Yes, the functions you write are compiled into code that's stored in memory. (In the case of an interpreted language, the code itself is kept in memory and executed by an interpreter.)
So how much space it is occupying in the memory?
The amount of memory depends entirely on the function. You can write a very long function or a very short one. The long one will require more memory. Space used for code generally isn't something you need to worry about, though, unless you're working in an environment with severe memory constraints, such as on a very small embedded system. On desktop computer (or even mobile device) with a modern operating system, the virtual memory system will take care of moving pages of code into or out of physical memory as they're needed, so there's very little chance that your code will consume too much memory.

Of course it's occupying space in memory, the entire program is loaded in memory once you execute it. Typically, the program instructions are stored in the lowest bytes of the memory space, known as the text section. You can read more about that here: http://www.geeksforgeeks.org/memory-layout-of-c-program/

Yes, all functions that you use in your code do occupy memory space. However, the memory space does not necessarily belong exclusively to your function. For example, an inline function would occupy space inside each function from where it is called.
The standard does not provide a way to tell how much space a function occupies in memory, as pointer arithmetic, the trick that lets you compute sizes of contiguous memory regions in the data memory, is not defined for function pointers. Moreover, ISO C forbids conversion of function pointer to object pointer type, so you cannot get around this restriction by casting your function pointer to, say, a char*.
printf("%p",demo);
The above code prints the address of function demo().
That is undefined behavior: %p expects a void*, while you are passing it a void (*)(). You should see a compiler warning, telling that what you are doing is not valid (demo).

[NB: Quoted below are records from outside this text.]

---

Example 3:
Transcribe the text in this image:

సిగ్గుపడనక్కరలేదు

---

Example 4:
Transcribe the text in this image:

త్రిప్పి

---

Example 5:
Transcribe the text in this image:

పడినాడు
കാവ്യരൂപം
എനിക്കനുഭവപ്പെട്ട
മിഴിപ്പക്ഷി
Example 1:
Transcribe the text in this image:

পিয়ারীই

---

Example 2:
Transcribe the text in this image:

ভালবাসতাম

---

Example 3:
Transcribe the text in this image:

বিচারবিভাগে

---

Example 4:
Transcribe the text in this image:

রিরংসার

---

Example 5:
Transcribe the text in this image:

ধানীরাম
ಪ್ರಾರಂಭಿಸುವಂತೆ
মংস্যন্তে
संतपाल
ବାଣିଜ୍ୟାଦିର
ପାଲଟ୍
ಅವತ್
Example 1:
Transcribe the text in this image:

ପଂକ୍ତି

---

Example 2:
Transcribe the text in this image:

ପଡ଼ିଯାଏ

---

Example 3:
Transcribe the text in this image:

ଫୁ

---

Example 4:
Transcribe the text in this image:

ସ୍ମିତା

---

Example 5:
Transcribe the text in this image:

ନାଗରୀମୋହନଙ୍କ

As for determining the amount of memory it is occupying, this is not possible at run-time. However, there are other ways you can determine it:
How to get the length of a function in bytes?

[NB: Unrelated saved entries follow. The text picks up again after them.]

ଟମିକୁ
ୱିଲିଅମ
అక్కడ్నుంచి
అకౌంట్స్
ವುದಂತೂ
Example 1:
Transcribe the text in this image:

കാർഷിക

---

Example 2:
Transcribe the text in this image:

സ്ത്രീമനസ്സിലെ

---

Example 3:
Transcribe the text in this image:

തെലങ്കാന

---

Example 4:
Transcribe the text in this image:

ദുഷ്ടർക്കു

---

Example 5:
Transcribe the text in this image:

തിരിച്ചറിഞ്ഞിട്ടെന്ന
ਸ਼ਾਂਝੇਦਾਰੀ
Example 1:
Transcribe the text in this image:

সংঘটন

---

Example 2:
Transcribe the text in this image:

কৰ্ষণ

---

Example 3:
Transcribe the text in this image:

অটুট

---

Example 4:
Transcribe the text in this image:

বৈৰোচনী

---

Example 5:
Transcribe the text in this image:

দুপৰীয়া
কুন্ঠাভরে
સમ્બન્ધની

The functions are compiled into machine code that will run only on a specific ISA (x86, probably ARM if it's going to run on your phone, etc.) Since different processors may need more or fewer instructions to run the same function, and the length of instructions can also vary, there is no way to know in advance exactly how big the function will be until you compile it.
Even if you know what processor and operating system it will be compiled for, different compilers will create different, equivalent representations of the function depending on which instructions they use and how they optimize the code.
Also, keep in mind a function occupies memory in different ways. I think you are talking about the code itself, which is its own section. During execution, the function can also occupy space on the stack - every time the function is called, more memory is taken up in the form of a stack frame. The amount depends on the number and type of local variables and arguments declared by the function.

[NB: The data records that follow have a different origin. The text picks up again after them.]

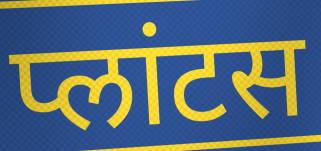
प्लांटस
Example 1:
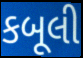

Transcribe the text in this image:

કબૂલી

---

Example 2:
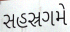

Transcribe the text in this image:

સહસ્રગમે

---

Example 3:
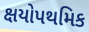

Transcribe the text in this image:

ક્ષયોપથમિક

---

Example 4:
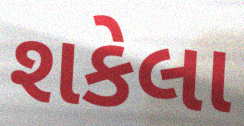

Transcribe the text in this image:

શકેલા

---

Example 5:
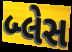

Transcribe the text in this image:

બ્લેસ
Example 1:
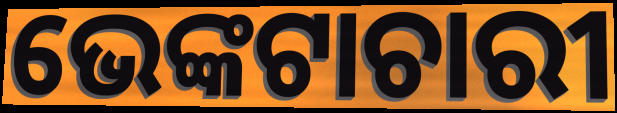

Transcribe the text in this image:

ଭେଙ୍କଟାଚାରୀ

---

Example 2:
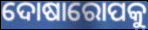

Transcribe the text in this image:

ଦୋଷାରୋପକୁ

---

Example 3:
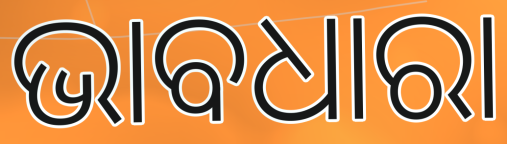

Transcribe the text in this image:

ଭାବଧାରା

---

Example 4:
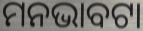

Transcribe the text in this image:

ମନଭାବଟା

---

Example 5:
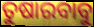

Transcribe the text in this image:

ତୁଷାରବାବୁ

Yes however you can declare it as being inline, so the compiler will take the source code and move it where ever you call that function. Or you can also use preprocessor macros. Though do keep in mind using inline will generate larger code but it will execute faster, and the compiler can decide to ignore your inline request if it feels that it will become to large.